[swift-users] Foundation on Linux `CFBooleanGetTypeID`/`CFGetTypeID`

Jens Alfke jens at mooseyard.com
Tue May 24 15:03:36 CDT 2016


> On May 24, 2016, at 12:52 PM, Tony Parker <anthony.parker at apple.com> wrote:
> 
> One other possibility is using the objCType property on NSNumber’s superclass NSValue to check.

That doesn’t work, unfortunately, at least not with Apple’s Foundation.
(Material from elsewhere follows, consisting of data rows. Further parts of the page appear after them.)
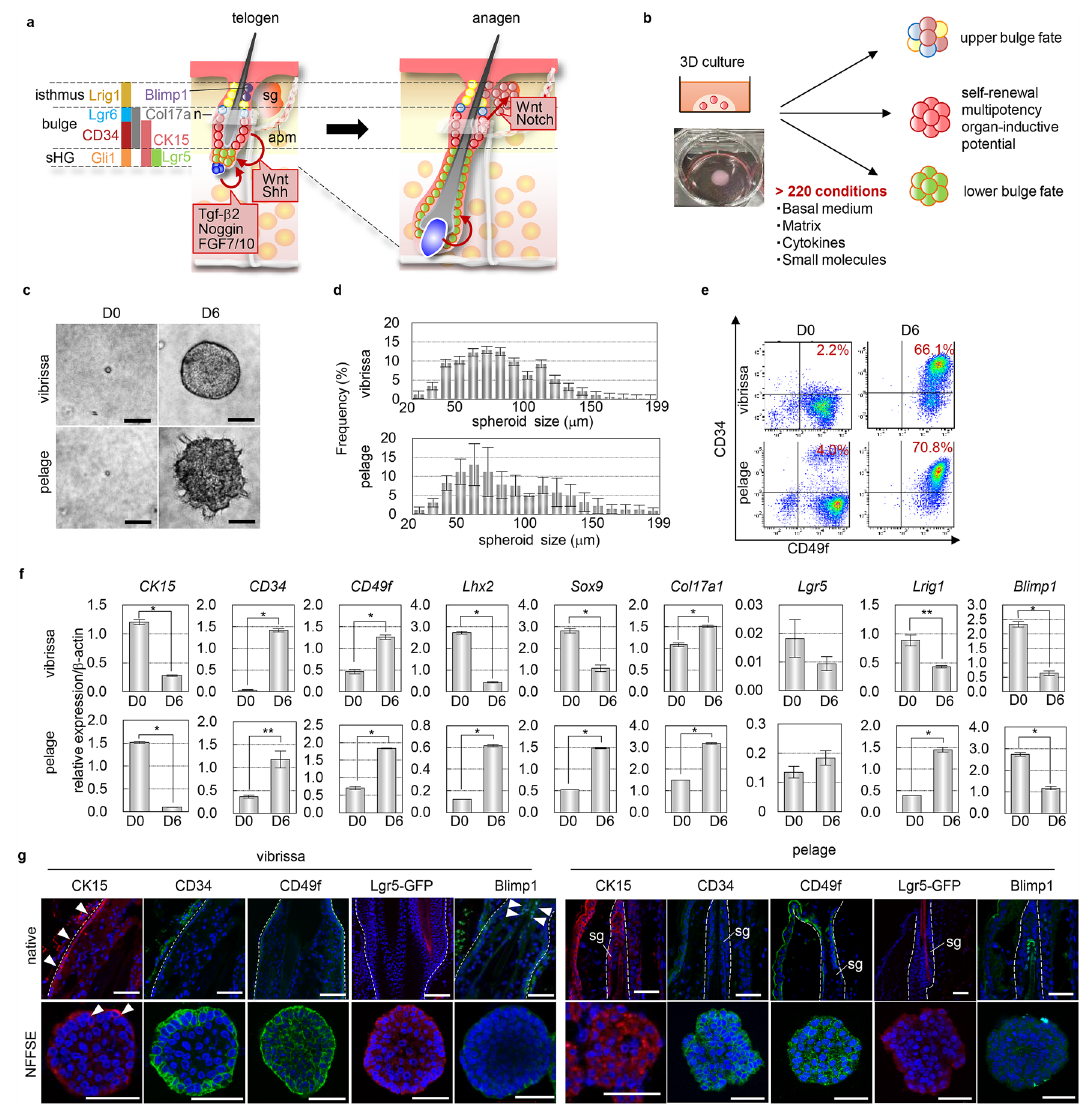
Figure 1. Identification of culture conditions that can control the status of HFCSs. ( a ) Schematic illustration of reported HFSCs in mouse pelage HF and signaling pathways contributing to HFCS maintenance and activation. ( b ) Experimental scheme of the 3D cell culture for HF bulge epithelial cells. Epithelial cells were isolated by micro dissection and subsequent enzyme treatment from the bulge of adult mouse vibrissa at the growing phase, anagen, or back skin at the resting phase, telogen, including pelage HFs. ( c ) Phase contrast images of cultured cells isolated from adult mouse vibrissa (upper panels) or pelage HF (lower panels) at the indicated time point in 3D culture. ( d ) Quantification analysis of the size of spheroids cultured in NFFSE medium. Frequency was calculated from 1,000 spheroids ( e ) Replicative FACS plot for indicated markers on freshly isolated and cultured epidermal cells. ( f ) Replicative qPCR analysis of indicated markers on freshly isolated or cultured cells. ( g ) Representative immunofluorescence of the indicated markers on native vibrissa HFs, pelage HFs, and cultured spheroids of C57BL/6 or Lgr5-EGFP mice. Dashed lines indicate the border between the epithelium and dermis. sg, sebaceous gland. Data are presented as the mean ± SD. *p < 0.001; **p < 0.002. Scale bars, 20 μm. See also Supplemental Fig.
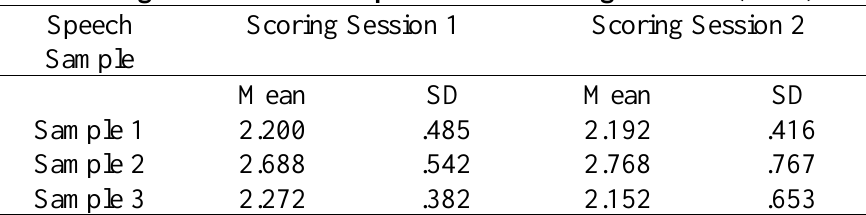
Scoring results for the experimental scoring sessions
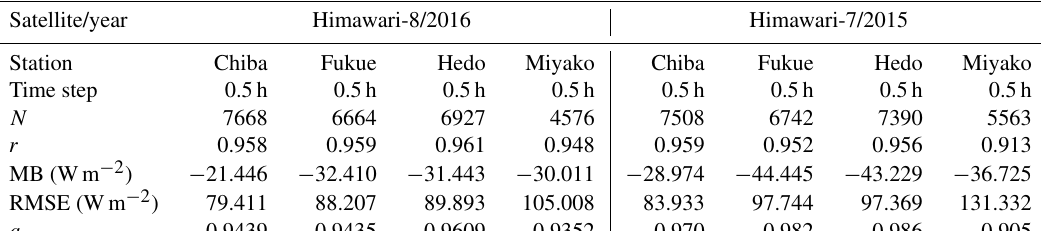
Table 1. Comparison of Himawari-8 and Himawari-7 data sets with surface SKYNET observations at the Chiba, Fukue, Cape Hedo, and Miyako stations in 2016 (see Fig. 2) and 2015, respectively. Results of the statistical analysis (N is the number of samples, r correlation coefficient, MB is mean bias, RMSE is root mean square error, a is the slope of the regression line) are reported for a 0.5h time step.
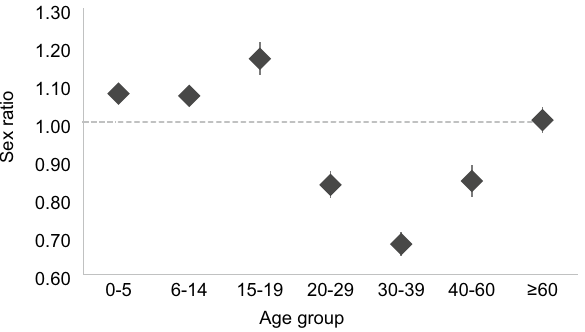
Figure 5. Sex ratio of the influenza prevalence rate by age group. Average female-to-male ratio in the influenza prevalence rate in each age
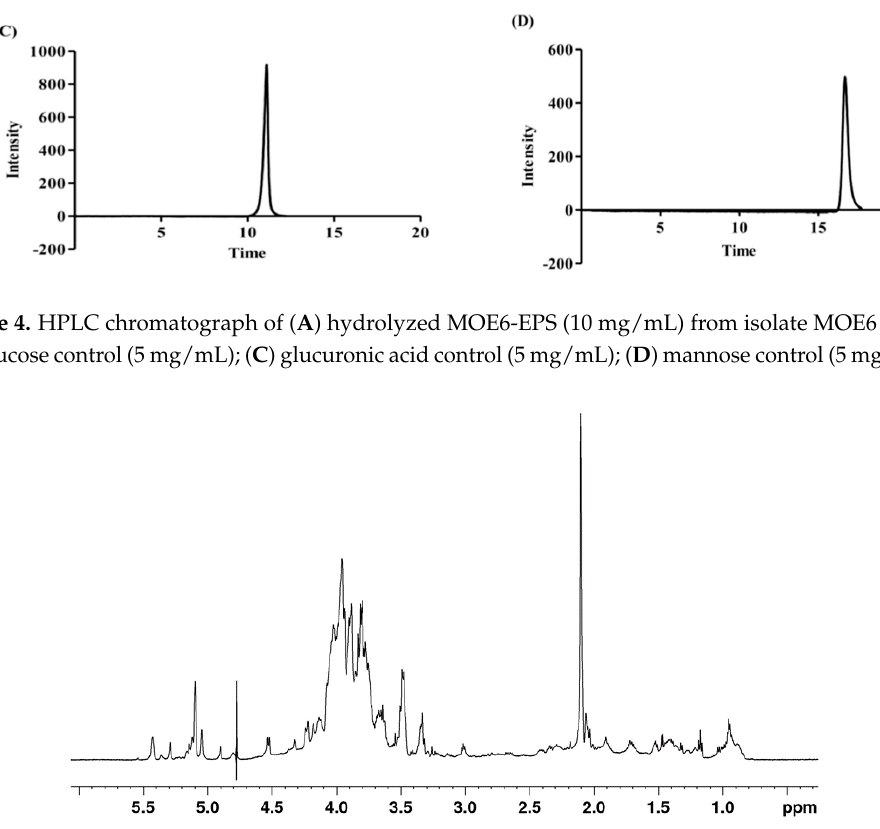
Figure 5. Proton NMR spectrum of 5 mg of MOE6-EPS dissolved in 0.75 mL D 2 O.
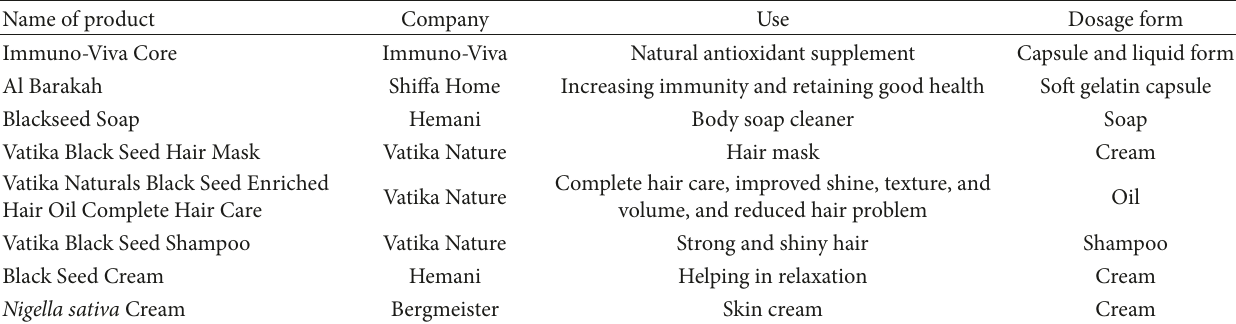
Table 3: Some commercial products containing Nigella sativa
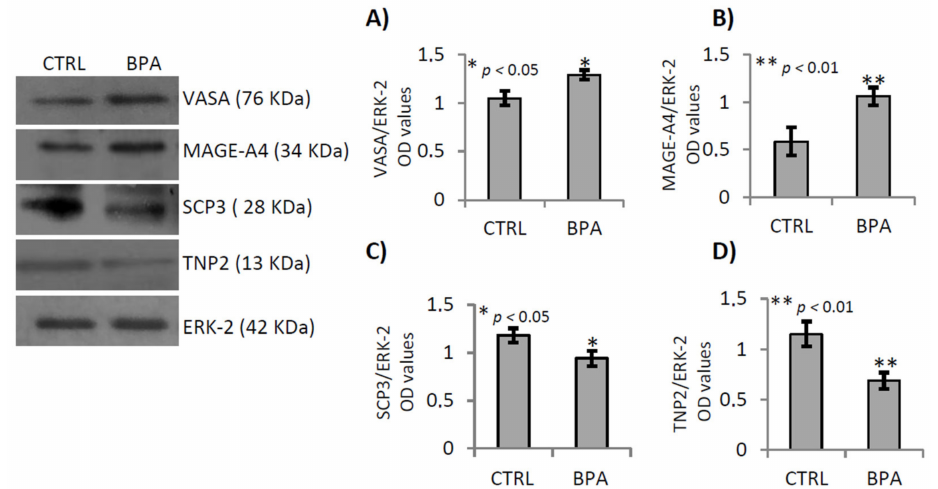
Figure 5. Gene expression analysis of germ cells markers in testis of male mice early-life exposed to vehicle (CTRL, n = 3/4) or BPA (BPA, n = 4) and sacrificed at 78 dpp . Western Blot analysis of VASA, MAGE-A4, SCP3 and TNP2. Protein amounts were quantified by densitometry analysis, normalized against ERK-2 signals, and expressed in OD values as fold change ( A – D ). All data were reported as mean value ± S.E.M. (*: p < 0.05; **: p <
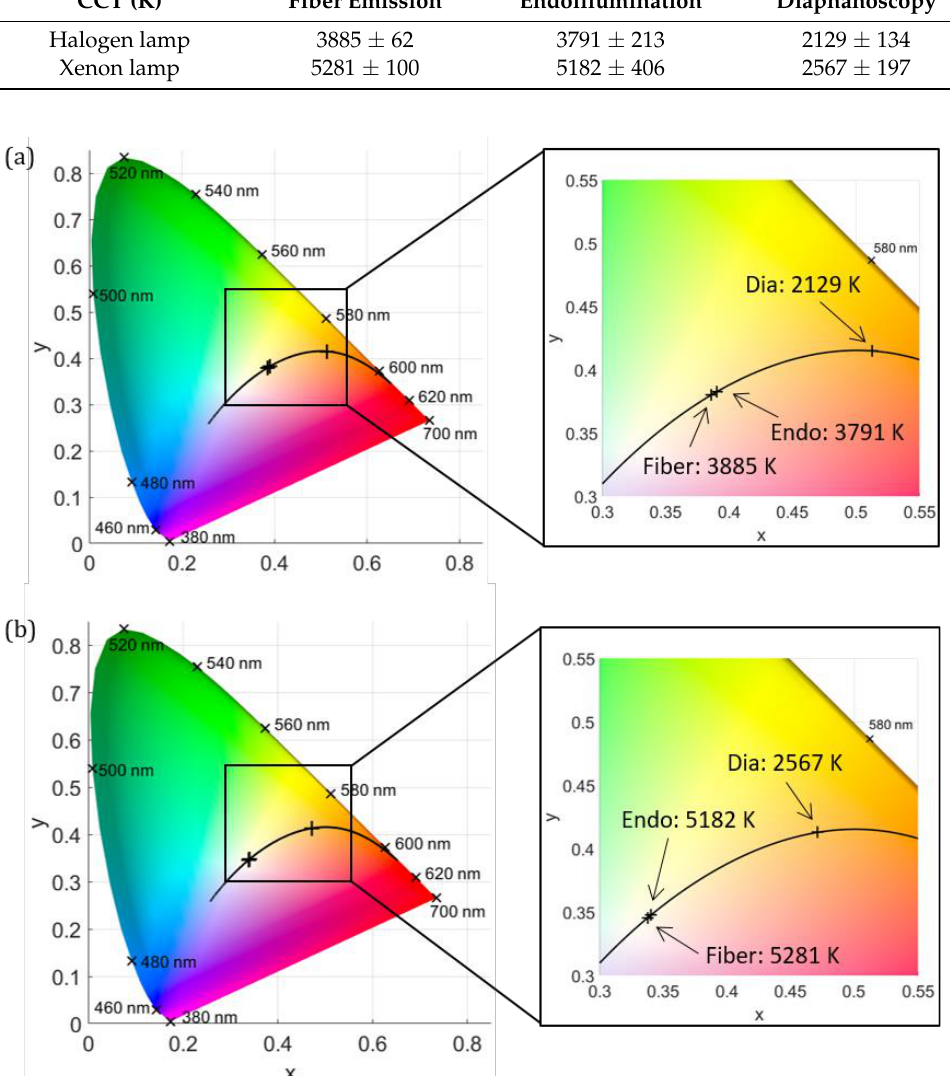
Figure 3. Comparison of CCT when illuminating the eye with a halogen lamp ( a ) and a xenon lamp ( b ). The CIE 1931 color space chromaticity diagram is illustrated (left) along with a zoom of the selected area (right). The CCT of the fiber emission (Fiber), the CCT inside the eye during endoillumination (Endo), and the CCT during diaphanoscopic illumination (Dia) are displayed. For the pressure-dependent measurements, the CCT increases with increasing pressure on the eye. For the measurements with the halogen lamp and with 23 mmHg, the CCT is (2136 ± 208) K; with 78 mmHg, it is (2206 ± 125) K; and with 132 mmHg, the CCT is (2275 ± 139) K. These results are illustrated in Figure 4a. Using the xenon lamp, the CCT rises from (2478 ± 156) K for 23 mmHg to (2494 ± 219) K for 78 mmHg and to (2586 ± 129) K for 132 mmHg, as shown in Figure 4b. The CCT increases slightly with increasing pressure but has a very high standard deviation. Therefore, an ophthalmologist would not be able to control the color of the illumination in the eye by applying these pressures to the eye with a diaphanoscopic illumination fiber.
NSNumbers initialized with booleans have objcType “c” because `BOOL` is just a typedef for `char`. So the only way to tell a boolean apart from an 8-bit int is to compare the object pointer against the singleton true and false objects.

Here’s a snippet of Obj-C code I use for this in my JSON encoder:

    char ctype = self.objCType[0];
    switch (ctype) {
        case 'c': {
            // The only way to tell whether an NSNumber with 'char' type is a boolean is to
            // compare it against the singleton kCFBoolean objects:
            if (self == (id)kCFBooleanTrue)
                return yajl_gen_bool(gen, true);
            else if (self == (id)kCFBooleanFalse)
                return yajl_gen_bool(gen, false);
            else
                return yajl_gen_integer(gen, self.longLongValue);
        }

> I haven’t seen how much of this is implemented in corelibs-foundation yet. 

I took a peek at the Swift NSNumber and NSValue implementations on Github, and the objcType stuff doesn’t seem to be functional. It looks like objcType will only have a value if the object was initialized as an NSValue with the type code passed in, not if the typical NSNumber initializers were used.